*** Dataset records ***

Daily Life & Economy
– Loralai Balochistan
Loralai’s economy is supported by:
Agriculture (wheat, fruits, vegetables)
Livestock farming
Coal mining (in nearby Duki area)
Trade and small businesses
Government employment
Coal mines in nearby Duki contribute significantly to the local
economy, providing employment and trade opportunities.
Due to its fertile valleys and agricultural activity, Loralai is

*** End of Dataset records ***
*** Dataset records ***

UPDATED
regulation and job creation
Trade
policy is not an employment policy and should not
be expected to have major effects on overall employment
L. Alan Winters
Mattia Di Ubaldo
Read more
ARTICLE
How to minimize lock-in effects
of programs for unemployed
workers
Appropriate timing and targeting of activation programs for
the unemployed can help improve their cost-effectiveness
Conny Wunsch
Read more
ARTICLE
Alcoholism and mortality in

*** End of Dataset records ***

**Required action**
All lines above between those holding "Daily Life & Economy" and "Due to its fertile", inclusive, must be set down unchanged, and no other line may be included.

**Exercise response**
Daily Life & Economy
– Loralai Balochistan
Loralai’s economy is supported by:
Agriculture (wheat, fruits, vegetables)
Livestock farming
Coal mining (in nearby Duki area)
Trade and small businesses
Government employment
Coal mines in nearby Duki contribute significantly to the local
economy, providing employment and trade opportunities.
Due to its fertile valleys and agricultural activity, Loralai is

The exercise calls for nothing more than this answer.